[Stored entries]
+++++

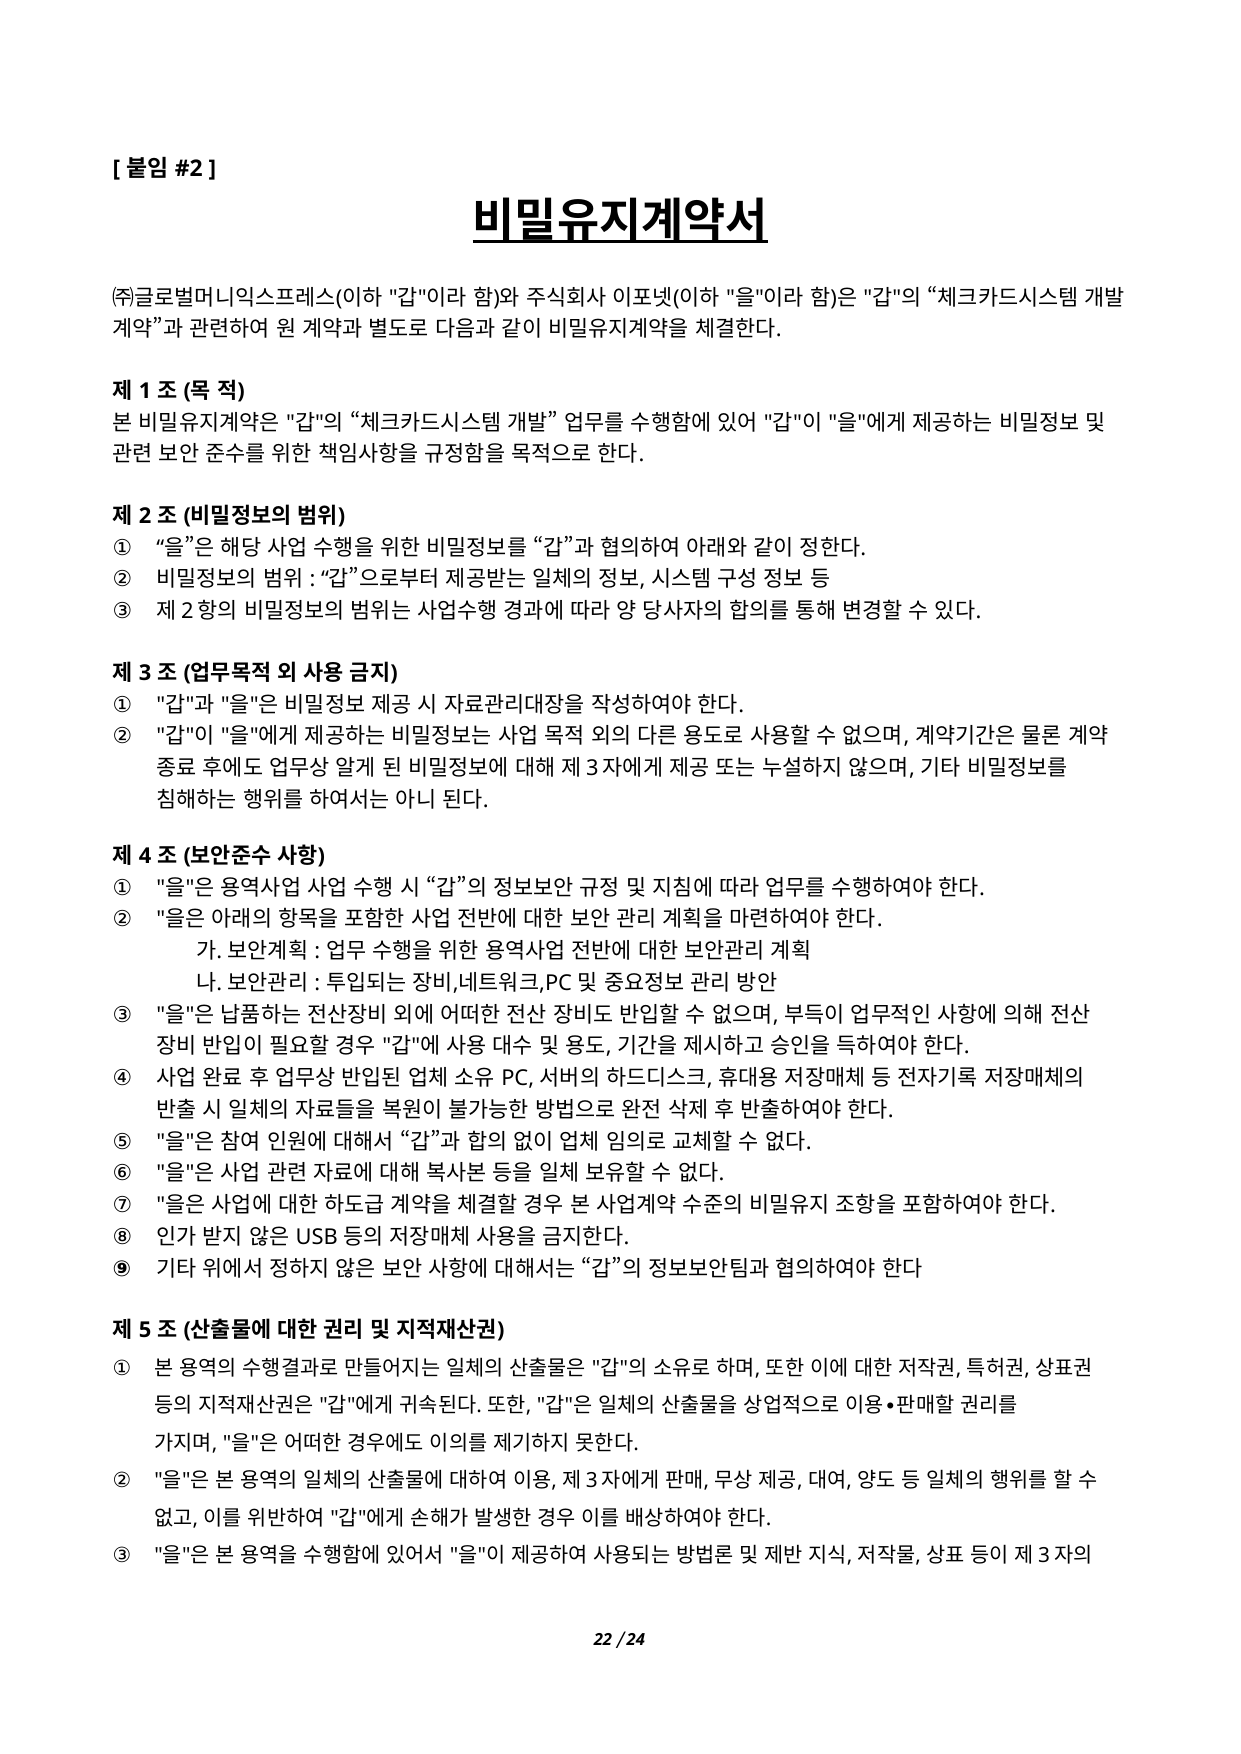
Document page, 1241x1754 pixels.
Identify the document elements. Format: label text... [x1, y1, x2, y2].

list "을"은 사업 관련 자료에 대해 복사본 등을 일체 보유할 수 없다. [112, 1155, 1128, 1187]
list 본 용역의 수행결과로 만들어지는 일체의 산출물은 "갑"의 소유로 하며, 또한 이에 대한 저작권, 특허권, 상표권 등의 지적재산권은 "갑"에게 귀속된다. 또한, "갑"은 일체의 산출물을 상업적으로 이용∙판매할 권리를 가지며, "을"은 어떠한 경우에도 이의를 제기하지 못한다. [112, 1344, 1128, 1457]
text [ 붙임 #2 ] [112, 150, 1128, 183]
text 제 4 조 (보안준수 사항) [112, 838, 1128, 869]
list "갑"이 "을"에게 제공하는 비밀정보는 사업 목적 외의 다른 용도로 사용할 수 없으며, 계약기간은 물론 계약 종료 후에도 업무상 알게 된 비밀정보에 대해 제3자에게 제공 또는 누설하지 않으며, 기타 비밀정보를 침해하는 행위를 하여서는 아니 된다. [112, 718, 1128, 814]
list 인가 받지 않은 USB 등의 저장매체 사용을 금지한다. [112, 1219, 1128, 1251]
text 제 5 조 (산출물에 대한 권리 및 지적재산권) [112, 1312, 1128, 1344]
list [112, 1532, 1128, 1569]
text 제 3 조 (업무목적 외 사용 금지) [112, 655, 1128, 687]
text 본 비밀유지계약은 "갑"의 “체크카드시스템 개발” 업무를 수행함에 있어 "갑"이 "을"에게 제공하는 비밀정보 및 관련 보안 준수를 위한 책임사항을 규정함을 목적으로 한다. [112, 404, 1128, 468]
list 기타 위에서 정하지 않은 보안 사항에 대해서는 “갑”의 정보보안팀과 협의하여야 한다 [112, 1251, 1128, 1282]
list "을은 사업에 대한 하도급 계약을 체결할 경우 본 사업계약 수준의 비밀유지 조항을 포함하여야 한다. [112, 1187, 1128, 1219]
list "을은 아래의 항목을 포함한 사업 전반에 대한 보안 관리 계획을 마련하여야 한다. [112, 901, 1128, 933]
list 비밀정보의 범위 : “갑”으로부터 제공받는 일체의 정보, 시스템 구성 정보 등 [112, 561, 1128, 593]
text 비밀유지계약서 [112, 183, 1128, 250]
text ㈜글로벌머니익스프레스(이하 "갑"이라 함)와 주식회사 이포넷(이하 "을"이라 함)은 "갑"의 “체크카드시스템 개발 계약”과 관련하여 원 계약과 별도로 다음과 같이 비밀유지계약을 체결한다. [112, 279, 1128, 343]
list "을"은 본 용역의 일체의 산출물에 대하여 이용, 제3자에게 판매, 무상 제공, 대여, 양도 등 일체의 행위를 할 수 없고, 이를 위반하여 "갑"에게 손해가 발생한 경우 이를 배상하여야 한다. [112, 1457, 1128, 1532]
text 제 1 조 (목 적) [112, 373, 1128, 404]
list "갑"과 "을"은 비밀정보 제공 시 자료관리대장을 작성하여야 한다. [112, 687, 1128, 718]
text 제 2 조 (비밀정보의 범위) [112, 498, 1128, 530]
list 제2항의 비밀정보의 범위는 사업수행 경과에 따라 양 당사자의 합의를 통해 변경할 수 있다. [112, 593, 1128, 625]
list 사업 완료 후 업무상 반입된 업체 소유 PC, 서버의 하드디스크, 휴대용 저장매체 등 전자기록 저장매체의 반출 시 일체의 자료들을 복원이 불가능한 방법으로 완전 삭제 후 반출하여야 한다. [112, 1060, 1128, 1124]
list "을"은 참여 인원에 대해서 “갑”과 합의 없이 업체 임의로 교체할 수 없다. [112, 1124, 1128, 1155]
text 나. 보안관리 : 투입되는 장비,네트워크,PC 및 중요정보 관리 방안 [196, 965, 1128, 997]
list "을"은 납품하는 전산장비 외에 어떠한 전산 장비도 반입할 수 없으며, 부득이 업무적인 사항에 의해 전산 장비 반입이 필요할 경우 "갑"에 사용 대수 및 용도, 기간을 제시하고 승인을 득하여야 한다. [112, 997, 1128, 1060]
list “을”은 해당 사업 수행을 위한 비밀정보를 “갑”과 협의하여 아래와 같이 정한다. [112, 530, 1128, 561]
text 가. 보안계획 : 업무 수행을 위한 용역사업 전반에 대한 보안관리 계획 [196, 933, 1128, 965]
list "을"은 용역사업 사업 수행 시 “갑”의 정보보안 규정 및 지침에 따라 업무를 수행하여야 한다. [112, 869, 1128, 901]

+++++

# AIM OF THE TASK
Return, from the entries, each line that holds "체크카드시스템".

# SOLUTION TO THE EXERCISE
text 본 비밀유지계약은 "갑"의 “체크카드시스템 개발” 업무를 수행함에 있어 "갑"이 "을"에게 제공하는 비밀정보 및 관련 보안 준수를 위한 책임사항을 규정함을 목적으로 한다. [112, 404, 1128, 468]
text ㈜글로벌머니익스프레스(이하 "갑"이라 함)와 주식회사 이포넷(이하 "을"이라 함)은 "갑"의 “체크카드시스템 개발 계약”과 관련하여 원 계약과 별도로 다음과 같이 비밀유지계약을 체결한다. [112, 279, 1128, 343]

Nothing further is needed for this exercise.